Essa frase descreve a minha conexão com cidadezinhas do interior. Mais do que apreço, sinto que pertenço genuinamente a esses lugares. E não apenas por ter nascido, crescido e ainda morar em um deles, mas por sentir uma paz e tranquilidade que somente esses locais assim conferem à minha alma e mente, sempre agitadas.
É bucólico, mas também aconchego. Sentar em uma praça, às nove da manhã, e observar alguém lendo o jornal. Ao meio-dia, enquanto as crianças correm felizes durante o intervalo entre os turnos escolares, ou às cinco da tarde, quando os primeiros grupos já se reúnem para uma cerveja após mais um dia desgastante no trabalho. É a serenidade de dividir o mesmo espaço com gente, pombos, cachorros e pássaros antes de voltar para casa. É a cena que vejo e revejo cotidianamente e que ganha cores e intensidades diferentes de acordo a previsão do tempo.
Enquanto os meus pés disparam apressadamente pelas ruas de paralelepípedos em direção ao centro, a vida acontece, dia após dia, de forma similar e comovente. As cenas se repetem: é o “Caçador” — apelido que adotei do filho de uma amiga — que organiza os carros nas ladeiras estreitas e faz mais pelo trânsito do que a Guarda Municipal. Sempre que me encontra, diz: “boa tarde, professora! Bom descanso”. Eu não sou professora, mas também não tenho coragem de corrigi-lo. A precisão sobre a minha profissão é menos importante diante de sua delicadeza. Os dias em que ele não aparece, o trânsito costuma ser um pouco mais caótico.
É saber que encontrarei, praticamente, as mesmas pessoas pelo meu caminho: a minha amiga buscando o filho na escolinha; a moça de cabelos longos e fones de ouvido que exala confiança enquanto volta para casa; os funcionários deixando o museu na esquina e o pequeno grupo reunido em frente à Catedral.

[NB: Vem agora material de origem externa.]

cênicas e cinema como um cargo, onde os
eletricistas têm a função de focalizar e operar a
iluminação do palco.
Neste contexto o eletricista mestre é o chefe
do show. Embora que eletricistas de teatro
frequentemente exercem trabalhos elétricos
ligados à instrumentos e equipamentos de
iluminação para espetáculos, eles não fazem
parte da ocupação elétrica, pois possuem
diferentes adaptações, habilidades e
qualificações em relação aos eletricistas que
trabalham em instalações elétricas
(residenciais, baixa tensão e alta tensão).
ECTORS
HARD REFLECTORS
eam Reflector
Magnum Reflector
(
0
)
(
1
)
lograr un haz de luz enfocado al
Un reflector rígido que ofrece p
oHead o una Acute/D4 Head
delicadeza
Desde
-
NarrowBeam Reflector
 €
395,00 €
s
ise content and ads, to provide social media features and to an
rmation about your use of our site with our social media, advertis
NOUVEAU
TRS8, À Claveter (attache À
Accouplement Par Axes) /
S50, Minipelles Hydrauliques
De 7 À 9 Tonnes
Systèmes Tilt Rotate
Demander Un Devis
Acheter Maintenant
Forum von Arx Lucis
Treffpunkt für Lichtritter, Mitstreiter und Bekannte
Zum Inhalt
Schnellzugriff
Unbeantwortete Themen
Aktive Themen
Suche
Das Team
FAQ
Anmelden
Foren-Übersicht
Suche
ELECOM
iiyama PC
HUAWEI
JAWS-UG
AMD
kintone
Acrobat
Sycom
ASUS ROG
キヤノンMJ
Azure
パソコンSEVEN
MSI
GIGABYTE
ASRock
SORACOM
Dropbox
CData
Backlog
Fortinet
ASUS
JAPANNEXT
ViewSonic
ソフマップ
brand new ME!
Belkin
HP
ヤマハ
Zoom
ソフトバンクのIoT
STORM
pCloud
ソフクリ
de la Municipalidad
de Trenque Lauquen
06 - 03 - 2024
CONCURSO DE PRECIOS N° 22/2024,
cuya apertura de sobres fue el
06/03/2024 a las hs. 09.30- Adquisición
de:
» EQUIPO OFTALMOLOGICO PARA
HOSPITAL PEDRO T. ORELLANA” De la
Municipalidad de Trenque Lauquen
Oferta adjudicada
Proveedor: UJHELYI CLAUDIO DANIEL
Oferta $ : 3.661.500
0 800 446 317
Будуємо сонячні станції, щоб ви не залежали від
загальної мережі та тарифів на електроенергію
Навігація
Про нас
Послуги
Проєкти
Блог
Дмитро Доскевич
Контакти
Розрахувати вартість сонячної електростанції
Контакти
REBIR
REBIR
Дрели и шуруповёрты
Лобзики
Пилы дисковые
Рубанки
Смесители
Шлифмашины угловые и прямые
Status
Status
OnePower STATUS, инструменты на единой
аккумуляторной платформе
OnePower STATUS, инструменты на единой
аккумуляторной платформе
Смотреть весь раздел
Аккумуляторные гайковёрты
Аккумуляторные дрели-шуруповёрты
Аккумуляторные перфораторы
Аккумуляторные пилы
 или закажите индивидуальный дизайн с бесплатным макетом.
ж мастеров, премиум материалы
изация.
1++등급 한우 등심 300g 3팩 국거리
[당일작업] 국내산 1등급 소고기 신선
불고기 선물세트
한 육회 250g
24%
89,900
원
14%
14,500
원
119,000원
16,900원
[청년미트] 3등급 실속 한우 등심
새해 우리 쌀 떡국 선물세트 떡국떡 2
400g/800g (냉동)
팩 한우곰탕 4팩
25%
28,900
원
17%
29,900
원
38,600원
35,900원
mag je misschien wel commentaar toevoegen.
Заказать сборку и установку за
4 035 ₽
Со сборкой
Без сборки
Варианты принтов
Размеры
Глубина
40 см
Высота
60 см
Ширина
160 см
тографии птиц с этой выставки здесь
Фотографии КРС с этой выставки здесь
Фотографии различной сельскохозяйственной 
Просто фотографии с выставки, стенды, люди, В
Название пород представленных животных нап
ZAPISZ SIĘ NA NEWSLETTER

Ainda que ande tropeçando pelo tempo, checando o visor do celular e presa nas minhas inquietações, os segundos que contemplo o que há em meu redor são reconfortantes: o sol, que se preparando para se pôr, confere às
construções históricas tons de ouro, igual àquele que um dia coroou o Ribeirão do Carmo. Até mesmo os dias chuvosos e cinzas são de uma beleza ímpar. É poesia materializada para além dos versos.
Os meus pensamentos dançam pelo ar em devaneio. Os meus olhos saltam da revoada de pombos na Praça da Sé para o relógio: faltam cinco minutos para o meu ônibus partir e cerca de 300m até chegar ao ponto. Acelero o passo, mas não sem antes admirar, uma última vez, as imagens ao meu redor. E constato: a minha alma é mesmo interiorana.

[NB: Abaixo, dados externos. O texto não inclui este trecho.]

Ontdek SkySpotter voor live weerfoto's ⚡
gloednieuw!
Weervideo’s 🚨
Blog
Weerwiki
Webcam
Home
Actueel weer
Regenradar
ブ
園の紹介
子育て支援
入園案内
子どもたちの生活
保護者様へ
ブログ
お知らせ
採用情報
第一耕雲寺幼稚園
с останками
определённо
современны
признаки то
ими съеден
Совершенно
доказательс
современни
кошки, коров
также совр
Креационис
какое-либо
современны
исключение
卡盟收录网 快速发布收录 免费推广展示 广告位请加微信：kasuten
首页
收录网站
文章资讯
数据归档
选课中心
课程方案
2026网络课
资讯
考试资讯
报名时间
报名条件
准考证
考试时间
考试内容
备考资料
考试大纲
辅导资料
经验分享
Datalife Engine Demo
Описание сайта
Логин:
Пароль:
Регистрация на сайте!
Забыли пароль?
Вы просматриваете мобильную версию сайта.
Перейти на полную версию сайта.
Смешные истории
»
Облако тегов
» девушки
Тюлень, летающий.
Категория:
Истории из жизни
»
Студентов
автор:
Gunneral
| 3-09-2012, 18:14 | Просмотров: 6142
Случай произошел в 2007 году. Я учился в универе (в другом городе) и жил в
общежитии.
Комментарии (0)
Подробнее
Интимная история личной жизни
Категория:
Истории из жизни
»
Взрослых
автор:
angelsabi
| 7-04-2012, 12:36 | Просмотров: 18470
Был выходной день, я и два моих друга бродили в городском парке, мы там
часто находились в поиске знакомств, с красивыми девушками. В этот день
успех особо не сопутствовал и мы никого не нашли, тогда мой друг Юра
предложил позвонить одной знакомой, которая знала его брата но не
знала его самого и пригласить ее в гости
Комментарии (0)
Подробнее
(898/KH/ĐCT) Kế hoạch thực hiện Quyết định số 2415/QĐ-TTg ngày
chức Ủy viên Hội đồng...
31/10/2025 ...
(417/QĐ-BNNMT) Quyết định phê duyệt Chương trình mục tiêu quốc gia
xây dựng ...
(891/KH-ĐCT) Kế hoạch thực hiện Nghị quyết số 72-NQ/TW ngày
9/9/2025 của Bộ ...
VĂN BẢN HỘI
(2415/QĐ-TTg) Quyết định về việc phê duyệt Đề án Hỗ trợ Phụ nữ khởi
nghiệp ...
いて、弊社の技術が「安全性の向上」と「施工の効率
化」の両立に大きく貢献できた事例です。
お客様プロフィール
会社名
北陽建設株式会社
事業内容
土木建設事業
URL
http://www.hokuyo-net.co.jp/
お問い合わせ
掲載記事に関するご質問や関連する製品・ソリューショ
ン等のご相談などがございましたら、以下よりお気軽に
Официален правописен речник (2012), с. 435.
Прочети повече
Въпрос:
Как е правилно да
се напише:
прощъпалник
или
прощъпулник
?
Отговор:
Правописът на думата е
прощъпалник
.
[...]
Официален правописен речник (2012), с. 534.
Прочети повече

Gosto dessa sensação de saber que pertenço a algum lugar e que esse lugar também pertence a mim. É um alento para os momentos em que a sensação de ser Alice no país das maravilhas me aflige, pois sei que, independentemente do caminho que seguir, sempre terei o interior.
Aos cosmopolitas, nada contra. Tenho até amigos que são.